Directions => Report each line of the records where "wire" occurs.

Information =>
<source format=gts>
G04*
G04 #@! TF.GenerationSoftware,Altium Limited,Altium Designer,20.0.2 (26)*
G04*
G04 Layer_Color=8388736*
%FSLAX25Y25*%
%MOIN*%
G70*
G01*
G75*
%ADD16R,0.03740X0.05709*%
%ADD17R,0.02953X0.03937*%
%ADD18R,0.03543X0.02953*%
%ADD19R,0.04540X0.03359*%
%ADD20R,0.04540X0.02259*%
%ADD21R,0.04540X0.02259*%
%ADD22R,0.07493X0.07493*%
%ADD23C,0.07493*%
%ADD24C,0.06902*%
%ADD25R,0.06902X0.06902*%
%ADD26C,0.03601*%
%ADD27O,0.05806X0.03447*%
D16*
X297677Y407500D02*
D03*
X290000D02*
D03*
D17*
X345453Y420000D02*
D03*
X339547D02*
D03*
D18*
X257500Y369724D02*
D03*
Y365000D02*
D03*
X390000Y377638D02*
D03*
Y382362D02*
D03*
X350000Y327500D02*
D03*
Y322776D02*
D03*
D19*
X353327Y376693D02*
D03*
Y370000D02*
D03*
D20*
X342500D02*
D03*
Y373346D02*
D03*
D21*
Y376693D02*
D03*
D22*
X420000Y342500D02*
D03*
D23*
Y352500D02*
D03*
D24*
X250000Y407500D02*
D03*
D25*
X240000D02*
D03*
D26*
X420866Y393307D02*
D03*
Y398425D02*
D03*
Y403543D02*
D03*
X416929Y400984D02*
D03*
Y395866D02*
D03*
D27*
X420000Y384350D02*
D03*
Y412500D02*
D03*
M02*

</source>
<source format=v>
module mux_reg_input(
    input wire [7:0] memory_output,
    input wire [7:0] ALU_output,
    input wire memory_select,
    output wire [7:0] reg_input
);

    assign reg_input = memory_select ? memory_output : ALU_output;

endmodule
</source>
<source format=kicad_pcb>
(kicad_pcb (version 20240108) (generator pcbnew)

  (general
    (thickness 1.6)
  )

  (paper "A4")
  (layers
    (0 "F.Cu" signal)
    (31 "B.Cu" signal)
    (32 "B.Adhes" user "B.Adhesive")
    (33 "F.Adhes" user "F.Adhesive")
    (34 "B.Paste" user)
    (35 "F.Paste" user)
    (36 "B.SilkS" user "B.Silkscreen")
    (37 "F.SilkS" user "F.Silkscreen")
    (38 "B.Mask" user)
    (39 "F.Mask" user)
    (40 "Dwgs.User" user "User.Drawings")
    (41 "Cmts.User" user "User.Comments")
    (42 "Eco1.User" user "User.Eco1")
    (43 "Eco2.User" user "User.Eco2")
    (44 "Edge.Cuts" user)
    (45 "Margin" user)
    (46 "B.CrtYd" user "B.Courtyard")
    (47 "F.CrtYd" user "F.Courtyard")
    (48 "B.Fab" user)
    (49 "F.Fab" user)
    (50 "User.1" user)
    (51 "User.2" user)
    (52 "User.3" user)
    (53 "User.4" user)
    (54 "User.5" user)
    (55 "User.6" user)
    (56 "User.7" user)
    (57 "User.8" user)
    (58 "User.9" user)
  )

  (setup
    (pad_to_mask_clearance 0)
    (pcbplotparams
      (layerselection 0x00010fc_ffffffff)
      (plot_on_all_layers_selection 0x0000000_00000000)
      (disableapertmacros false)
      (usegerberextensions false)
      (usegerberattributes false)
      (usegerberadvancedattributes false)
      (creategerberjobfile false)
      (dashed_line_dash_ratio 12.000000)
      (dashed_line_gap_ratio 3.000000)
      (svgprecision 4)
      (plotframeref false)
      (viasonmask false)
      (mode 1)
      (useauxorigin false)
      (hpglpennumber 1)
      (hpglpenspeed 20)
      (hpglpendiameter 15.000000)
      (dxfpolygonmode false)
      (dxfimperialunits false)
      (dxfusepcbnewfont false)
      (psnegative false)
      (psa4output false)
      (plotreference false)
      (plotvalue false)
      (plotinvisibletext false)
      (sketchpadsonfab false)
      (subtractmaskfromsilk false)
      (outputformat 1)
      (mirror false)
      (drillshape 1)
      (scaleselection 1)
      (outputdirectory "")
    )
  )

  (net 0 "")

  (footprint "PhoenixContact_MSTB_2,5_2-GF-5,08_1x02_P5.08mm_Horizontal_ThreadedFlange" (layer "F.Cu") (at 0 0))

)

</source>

* * *

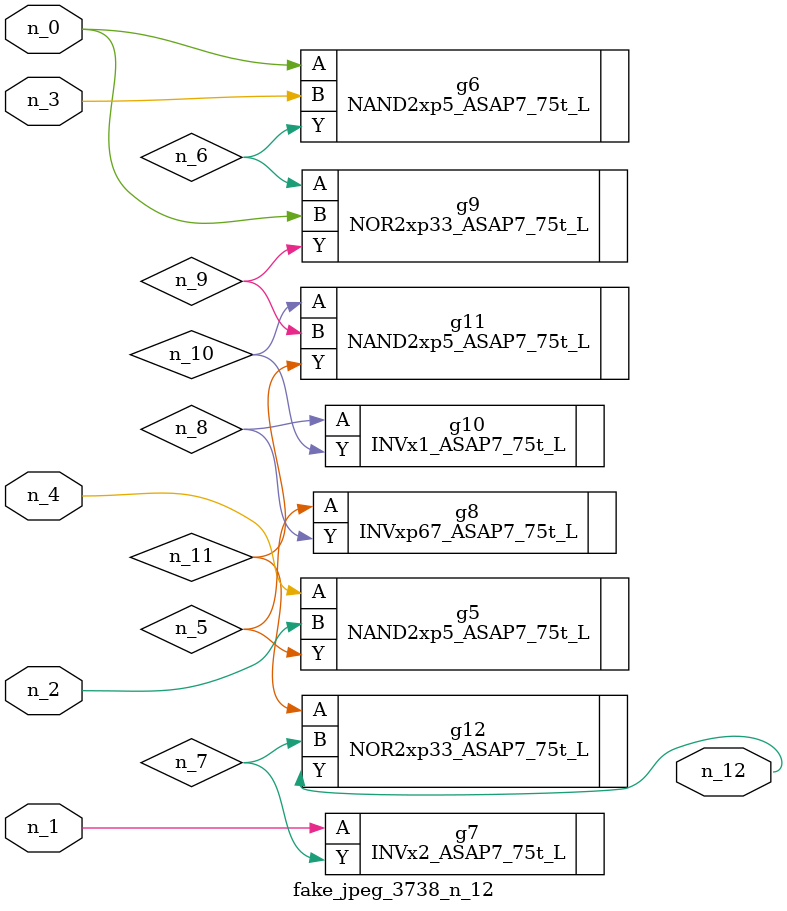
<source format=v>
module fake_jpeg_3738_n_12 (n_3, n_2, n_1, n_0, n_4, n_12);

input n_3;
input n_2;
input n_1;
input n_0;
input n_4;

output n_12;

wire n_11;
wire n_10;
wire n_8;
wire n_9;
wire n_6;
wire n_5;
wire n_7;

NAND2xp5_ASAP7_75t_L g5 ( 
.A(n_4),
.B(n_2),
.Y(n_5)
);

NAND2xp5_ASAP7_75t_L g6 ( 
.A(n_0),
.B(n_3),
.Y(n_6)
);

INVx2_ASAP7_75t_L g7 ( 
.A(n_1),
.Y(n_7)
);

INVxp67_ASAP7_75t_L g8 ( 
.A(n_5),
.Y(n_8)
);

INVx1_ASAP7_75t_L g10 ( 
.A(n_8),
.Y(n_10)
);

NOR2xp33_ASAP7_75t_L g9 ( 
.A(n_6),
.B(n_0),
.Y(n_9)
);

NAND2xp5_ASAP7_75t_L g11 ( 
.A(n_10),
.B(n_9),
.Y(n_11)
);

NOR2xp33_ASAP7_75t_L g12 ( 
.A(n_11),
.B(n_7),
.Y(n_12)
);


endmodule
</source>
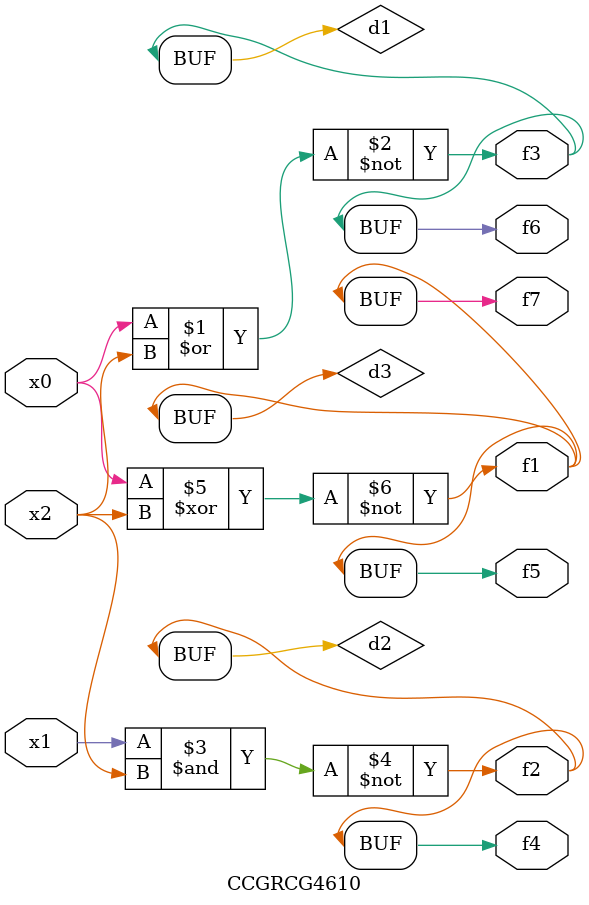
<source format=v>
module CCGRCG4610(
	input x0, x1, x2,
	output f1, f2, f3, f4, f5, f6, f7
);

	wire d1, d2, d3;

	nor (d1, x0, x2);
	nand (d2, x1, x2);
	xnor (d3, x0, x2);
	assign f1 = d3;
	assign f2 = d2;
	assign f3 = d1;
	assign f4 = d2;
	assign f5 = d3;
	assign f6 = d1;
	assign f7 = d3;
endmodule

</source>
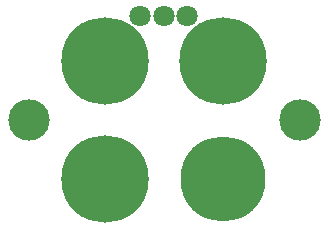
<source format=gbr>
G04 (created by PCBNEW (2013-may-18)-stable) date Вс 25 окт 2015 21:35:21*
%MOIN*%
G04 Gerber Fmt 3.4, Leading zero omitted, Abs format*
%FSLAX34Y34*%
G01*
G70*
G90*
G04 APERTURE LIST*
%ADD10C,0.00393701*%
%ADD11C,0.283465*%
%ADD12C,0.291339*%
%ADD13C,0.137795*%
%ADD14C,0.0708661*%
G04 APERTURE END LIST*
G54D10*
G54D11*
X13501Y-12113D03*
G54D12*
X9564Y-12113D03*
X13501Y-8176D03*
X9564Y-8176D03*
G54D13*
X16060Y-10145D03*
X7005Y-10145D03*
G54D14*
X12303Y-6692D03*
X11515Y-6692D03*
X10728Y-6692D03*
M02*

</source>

* * *

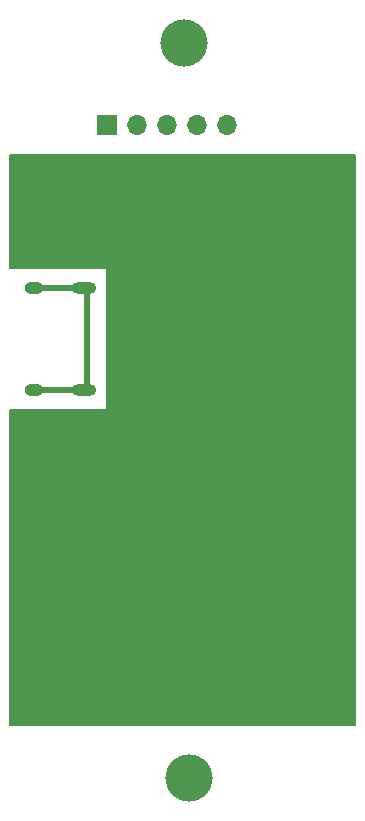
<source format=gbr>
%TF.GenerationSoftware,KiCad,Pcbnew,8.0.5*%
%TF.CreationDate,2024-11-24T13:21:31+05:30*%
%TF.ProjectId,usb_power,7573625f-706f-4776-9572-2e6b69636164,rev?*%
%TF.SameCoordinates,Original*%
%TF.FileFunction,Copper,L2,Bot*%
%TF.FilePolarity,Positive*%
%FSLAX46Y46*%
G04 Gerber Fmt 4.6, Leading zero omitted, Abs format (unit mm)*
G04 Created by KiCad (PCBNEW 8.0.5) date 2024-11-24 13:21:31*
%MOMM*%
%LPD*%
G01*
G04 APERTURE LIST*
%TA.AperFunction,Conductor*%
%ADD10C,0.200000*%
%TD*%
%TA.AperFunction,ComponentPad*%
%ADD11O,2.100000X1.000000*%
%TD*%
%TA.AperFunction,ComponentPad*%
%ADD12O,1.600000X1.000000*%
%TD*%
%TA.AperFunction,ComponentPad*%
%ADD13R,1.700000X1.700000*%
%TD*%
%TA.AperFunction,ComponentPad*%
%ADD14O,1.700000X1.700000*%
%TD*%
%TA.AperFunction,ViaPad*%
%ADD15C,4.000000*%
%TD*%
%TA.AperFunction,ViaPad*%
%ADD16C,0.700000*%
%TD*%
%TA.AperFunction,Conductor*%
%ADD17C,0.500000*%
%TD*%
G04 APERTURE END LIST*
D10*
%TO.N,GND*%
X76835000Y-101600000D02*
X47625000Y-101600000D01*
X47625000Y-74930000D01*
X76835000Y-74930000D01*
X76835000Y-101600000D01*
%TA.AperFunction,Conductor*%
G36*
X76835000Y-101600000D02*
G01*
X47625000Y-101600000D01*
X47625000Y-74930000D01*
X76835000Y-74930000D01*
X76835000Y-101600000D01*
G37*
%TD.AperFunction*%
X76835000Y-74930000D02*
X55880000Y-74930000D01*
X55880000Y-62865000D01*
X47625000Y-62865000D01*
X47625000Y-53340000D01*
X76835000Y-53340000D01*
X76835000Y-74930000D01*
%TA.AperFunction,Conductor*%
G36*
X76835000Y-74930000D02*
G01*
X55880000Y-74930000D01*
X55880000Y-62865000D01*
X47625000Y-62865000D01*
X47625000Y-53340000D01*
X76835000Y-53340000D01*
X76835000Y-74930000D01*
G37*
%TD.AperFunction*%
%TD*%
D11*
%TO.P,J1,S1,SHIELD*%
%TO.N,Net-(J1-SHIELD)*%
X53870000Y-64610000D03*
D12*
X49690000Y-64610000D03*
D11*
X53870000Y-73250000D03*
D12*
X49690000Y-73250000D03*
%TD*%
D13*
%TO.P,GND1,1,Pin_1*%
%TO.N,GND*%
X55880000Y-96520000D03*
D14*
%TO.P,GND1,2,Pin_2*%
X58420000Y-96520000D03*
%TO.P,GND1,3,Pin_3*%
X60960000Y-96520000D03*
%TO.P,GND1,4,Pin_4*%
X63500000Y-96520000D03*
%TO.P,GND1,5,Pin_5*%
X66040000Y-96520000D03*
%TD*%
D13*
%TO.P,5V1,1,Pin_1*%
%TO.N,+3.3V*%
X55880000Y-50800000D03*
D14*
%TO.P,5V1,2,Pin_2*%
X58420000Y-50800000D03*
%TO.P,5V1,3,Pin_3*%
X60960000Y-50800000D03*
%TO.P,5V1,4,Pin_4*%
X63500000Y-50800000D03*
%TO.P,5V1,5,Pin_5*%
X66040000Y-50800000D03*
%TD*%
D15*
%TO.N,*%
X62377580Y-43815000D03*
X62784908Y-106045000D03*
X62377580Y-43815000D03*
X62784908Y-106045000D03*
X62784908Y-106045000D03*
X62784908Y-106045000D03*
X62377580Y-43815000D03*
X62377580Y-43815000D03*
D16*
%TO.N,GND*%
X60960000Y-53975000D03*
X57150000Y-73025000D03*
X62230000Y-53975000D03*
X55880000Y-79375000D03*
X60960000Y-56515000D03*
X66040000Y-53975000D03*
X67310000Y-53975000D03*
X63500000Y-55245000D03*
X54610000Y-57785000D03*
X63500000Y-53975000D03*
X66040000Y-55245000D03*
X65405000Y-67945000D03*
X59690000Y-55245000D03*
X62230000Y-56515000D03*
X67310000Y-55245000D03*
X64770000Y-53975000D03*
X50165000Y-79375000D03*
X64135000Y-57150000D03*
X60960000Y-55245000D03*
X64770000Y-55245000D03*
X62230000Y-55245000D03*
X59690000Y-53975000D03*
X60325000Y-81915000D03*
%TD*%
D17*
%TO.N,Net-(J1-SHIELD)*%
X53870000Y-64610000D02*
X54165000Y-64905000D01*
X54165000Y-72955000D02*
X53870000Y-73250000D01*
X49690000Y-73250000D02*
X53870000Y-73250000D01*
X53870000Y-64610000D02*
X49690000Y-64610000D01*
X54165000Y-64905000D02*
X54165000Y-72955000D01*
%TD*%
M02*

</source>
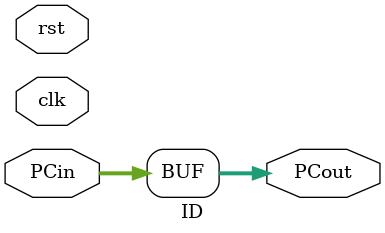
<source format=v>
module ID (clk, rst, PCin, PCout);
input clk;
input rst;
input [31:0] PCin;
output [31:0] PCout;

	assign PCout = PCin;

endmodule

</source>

Written reply =>
    input wire [7:0] memory_output,
    input wire [7:0] ALU_output,
    input wire memory_select,
    output wire [7:0] reg_input
wire n_11;
wire n_10;
wire n_8;
wire n_9;
wire n_6;
wire n_5;
wire n_7;
	wire d1, d2, d3;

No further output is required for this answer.